*** Data for processing ***
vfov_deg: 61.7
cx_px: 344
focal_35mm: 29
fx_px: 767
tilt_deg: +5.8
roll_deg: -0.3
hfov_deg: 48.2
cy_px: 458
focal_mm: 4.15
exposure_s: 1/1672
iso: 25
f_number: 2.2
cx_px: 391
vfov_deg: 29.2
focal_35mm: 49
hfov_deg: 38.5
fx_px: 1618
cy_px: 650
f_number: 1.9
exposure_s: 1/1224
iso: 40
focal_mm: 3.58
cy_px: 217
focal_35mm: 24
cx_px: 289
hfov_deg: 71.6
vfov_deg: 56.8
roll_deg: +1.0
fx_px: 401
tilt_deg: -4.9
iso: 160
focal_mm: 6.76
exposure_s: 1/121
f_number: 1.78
*** End of Data for processing ***
*** Data for processing ***
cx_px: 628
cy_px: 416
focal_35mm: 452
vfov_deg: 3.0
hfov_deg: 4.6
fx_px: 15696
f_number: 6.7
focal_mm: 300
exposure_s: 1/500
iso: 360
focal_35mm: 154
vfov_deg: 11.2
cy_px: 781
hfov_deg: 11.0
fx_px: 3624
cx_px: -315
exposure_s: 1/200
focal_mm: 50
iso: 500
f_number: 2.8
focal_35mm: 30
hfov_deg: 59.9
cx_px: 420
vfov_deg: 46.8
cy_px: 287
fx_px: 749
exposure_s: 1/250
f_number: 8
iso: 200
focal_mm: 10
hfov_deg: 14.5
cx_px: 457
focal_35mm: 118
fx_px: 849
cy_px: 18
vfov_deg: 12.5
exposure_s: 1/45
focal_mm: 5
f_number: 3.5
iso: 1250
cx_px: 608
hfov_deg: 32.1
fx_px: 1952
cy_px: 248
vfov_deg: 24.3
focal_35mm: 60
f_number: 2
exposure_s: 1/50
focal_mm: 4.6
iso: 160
*** End of Data for processing ***
*** Data for processing ***
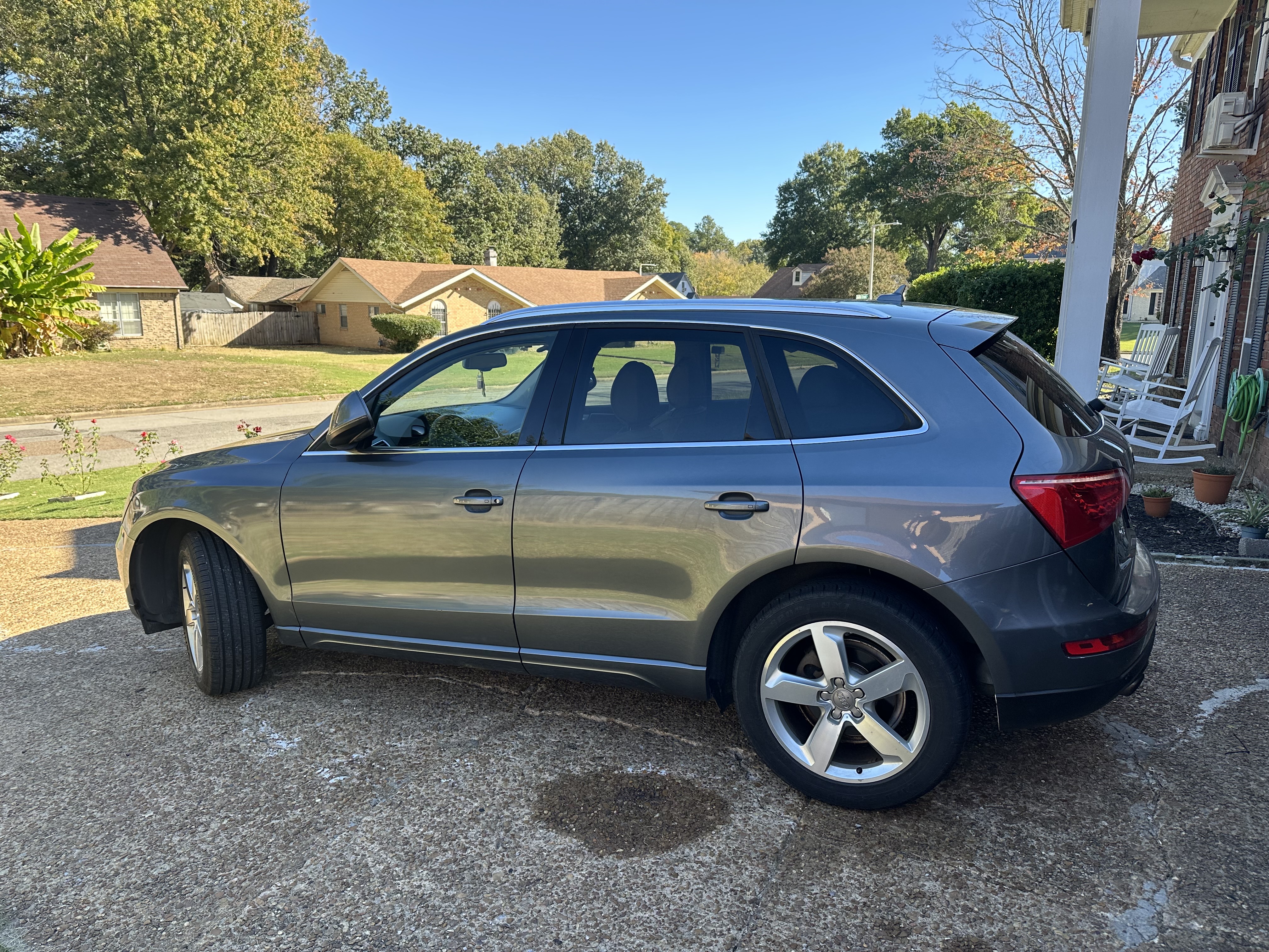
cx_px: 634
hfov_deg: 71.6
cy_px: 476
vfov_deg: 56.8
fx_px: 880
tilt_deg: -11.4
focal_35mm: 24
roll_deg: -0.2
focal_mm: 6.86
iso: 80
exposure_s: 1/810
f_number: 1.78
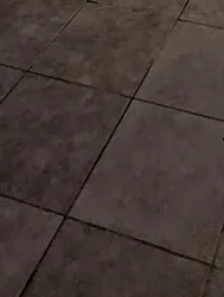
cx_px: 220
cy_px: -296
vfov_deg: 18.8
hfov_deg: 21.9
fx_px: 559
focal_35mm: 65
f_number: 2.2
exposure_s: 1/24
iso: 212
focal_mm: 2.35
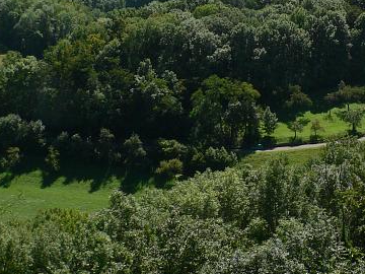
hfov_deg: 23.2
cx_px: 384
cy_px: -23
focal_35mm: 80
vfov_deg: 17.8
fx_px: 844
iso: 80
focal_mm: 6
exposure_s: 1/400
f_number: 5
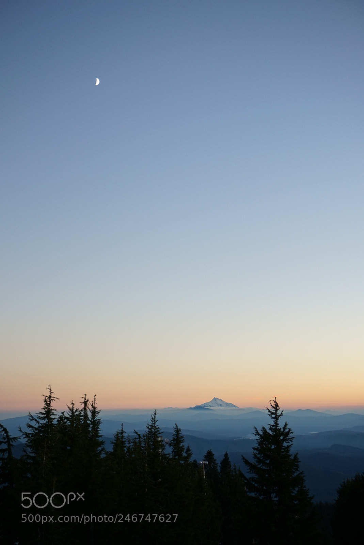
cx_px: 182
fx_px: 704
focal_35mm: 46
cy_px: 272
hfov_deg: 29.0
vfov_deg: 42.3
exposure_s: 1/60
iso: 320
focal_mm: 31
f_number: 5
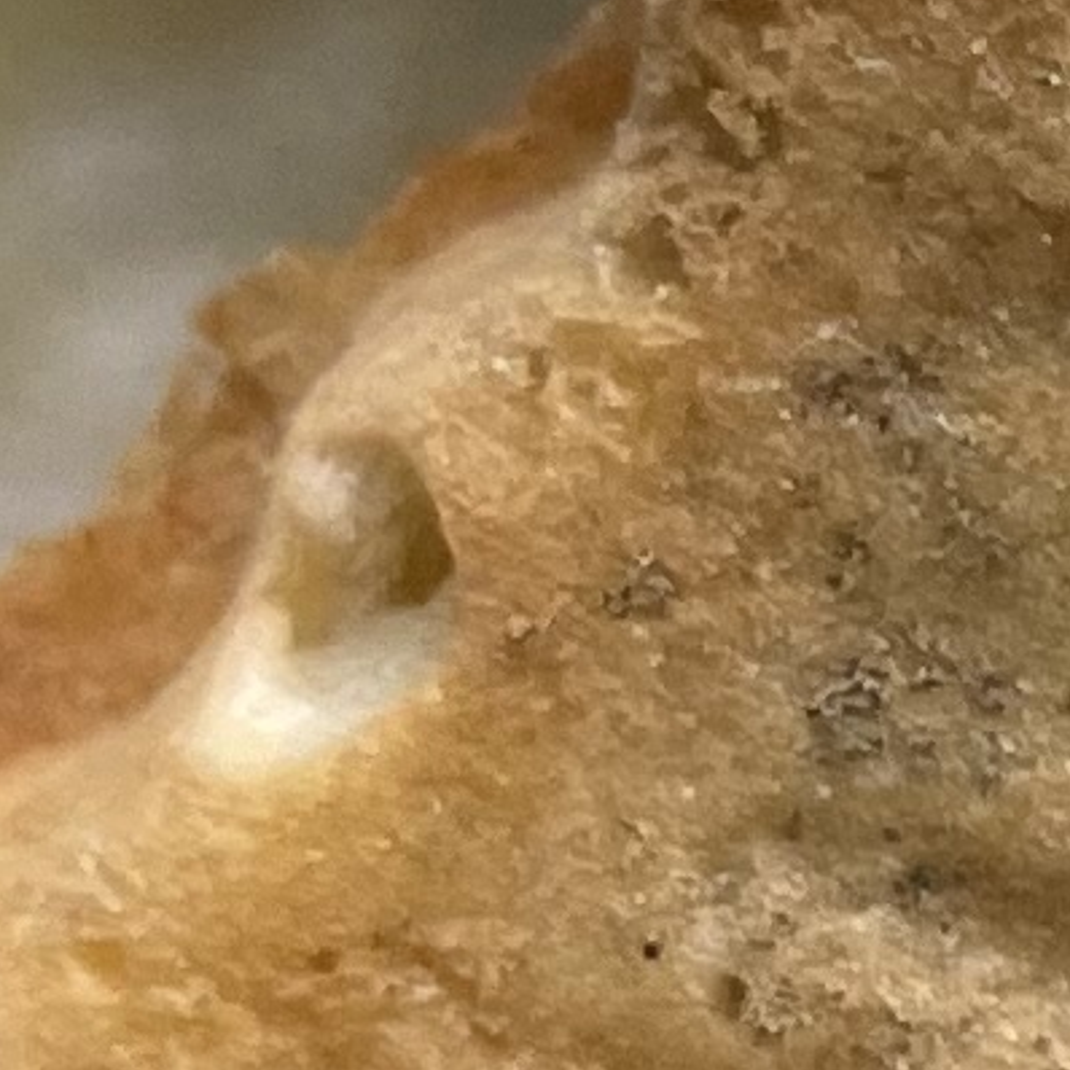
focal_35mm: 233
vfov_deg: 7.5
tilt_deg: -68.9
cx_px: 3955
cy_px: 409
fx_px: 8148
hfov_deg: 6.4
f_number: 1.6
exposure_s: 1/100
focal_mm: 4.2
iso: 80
*** End of Data for processing ***
## What is expected
From the data above, output only the lines between the line containing "vfov_deg: 61.7" and the line containing "exposure_s: 1/1224", inclusive, exactly as written.

## Answer space
vfov_deg: 61.7
cx_px: 344
focal_35mm: 29
fx_px: 767
tilt_deg: +5.8
roll_deg: -0.3
hfov_deg: 48.2
cy_px: 458
focal_mm: 4.15
exposure_s: 1/1672
iso: 25
f_number: 2.2
cx_px: 391
vfov_deg: 29.2
focal_35mm: 49
hfov_deg: 38.5
fx_px: 1618
cy_px: 650
f_number: 1.9
exposure_s: 1/1224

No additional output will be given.